Required work:
Can you reproduce the material below with every "Sibiu" replaced by "Brașov" and everything else left unchanged?
───── Task input ─────
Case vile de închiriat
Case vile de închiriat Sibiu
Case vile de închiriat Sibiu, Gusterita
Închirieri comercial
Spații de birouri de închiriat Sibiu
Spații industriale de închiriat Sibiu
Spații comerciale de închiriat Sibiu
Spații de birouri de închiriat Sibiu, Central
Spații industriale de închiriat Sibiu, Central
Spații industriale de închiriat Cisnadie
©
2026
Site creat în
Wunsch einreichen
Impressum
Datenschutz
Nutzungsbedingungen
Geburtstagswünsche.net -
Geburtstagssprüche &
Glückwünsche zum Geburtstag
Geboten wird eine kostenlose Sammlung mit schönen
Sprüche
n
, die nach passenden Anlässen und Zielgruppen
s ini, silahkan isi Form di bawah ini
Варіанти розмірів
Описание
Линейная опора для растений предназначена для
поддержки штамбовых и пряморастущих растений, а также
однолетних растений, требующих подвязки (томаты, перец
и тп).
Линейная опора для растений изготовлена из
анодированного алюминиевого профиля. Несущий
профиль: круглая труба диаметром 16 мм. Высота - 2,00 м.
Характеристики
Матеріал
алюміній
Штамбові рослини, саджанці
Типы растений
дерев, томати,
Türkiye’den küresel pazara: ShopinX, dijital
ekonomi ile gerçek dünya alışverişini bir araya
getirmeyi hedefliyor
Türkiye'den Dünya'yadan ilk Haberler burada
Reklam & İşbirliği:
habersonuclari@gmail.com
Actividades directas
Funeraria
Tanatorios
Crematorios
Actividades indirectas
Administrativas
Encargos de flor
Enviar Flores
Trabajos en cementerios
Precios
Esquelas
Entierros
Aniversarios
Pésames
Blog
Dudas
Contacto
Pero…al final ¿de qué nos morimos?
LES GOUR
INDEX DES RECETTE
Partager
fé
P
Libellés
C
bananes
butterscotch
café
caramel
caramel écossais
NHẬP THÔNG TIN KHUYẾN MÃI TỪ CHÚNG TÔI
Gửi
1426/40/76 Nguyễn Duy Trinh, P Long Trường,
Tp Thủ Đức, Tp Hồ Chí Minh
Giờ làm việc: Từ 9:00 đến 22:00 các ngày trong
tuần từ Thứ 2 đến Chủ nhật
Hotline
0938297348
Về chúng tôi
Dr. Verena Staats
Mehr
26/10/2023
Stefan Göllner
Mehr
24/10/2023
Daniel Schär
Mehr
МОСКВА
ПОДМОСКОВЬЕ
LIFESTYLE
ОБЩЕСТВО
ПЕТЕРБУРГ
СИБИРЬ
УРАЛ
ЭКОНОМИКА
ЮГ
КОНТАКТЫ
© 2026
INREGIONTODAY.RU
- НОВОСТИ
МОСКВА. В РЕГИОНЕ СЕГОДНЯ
─────
Answer to this problem:
Case vile de închiriat
Case vile de închiriat Brașov
Case vile de închiriat Brașov, Gusterita
Închirieri comercial
Spații de birouri de închiriat Brașov
Spații industriale de închiriat Brașov
Spații comerciale de închiriat Brașov
Spații de birouri de închiriat Brașov, Central
Spații industriale de închiriat Brașov, Central
Spații industriale de închiriat Cisnadie
©
2026
Site creat în
Wunsch einreichen
Impressum
Datenschutz
Nutzungsbedingungen
Geburtstagswünsche.net -
Geburtstagssprüche &
Glückwünsche zum Geburtstag
Geboten wird eine kostenlose Sammlung mit schönen
Sprüche
n
, die nach passenden Anlässen und Zielgruppen
s ini, silahkan isi Form di bawah ini
Варіанти розмірів
Описание
Линейная опора для растений предназначена для
поддержки штамбовых и пряморастущих растений, а также
однолетних растений, требующих подвязки (томаты, перец
и тп).
Линейная опора для растений изготовлена из
анодированного алюминиевого профиля. Несущий
профиль: круглая труба диаметром 16 мм. Высота - 2,00 м.
Характеристики
Матеріал
алюміній
Штамбові рослини, саджанці
Типы растений
дерев, томати,
Türkiye’den küresel pazara: ShopinX, dijital
ekonomi ile gerçek dünya alışverişini bir araya
getirmeyi hedefliyor
Türkiye'den Dünya'yadan ilk Haberler burada
Reklam & İşbirliği:
habersonuclari@gmail.com
Actividades directas
Funeraria
Tanatorios
Crematorios
Actividades indirectas
Administrativas
Encargos de flor
Enviar Flores
Trabajos en cementerios
Precios
Esquelas
Entierros
Aniversarios
Pésames
Blog
Dudas
Contacto
Pero…al final ¿de qué nos morimos?
LES GOUR
INDEX DES RECETTE
Partager
fé
P
Libellés
C
bananes
butterscotch
café
caramel
caramel écossais
NHẬP THÔNG TIN KHUYẾN MÃI TỪ CHÚNG TÔI
Gửi
1426/40/76 Nguyễn Duy Trinh, P Long Trường,
Tp Thủ Đức, Tp Hồ Chí Minh
Giờ làm việc: Từ 9:00 đến 22:00 các ngày trong
tuần từ Thứ 2 đến Chủ nhật
Hotline
0938297348
Về chúng tôi
Dr. Verena Staats
Mehr
26/10/2023
Stefan Göllner
Mehr
24/10/2023
Daniel Schär
Mehr
МОСКВА
ПОДМОСКОВЬЕ
LIFESTYLE
ОБЩЕСТВО
ПЕТЕРБУРГ
СИБИРЬ
УРАЛ
ЭКОНОМИКА
ЮГ
КОНТАКТЫ
© 2026
INREGIONTODAY.RU
- НОВОСТИ
МОСКВА. В РЕГИОНЕ СЕГОДНЯ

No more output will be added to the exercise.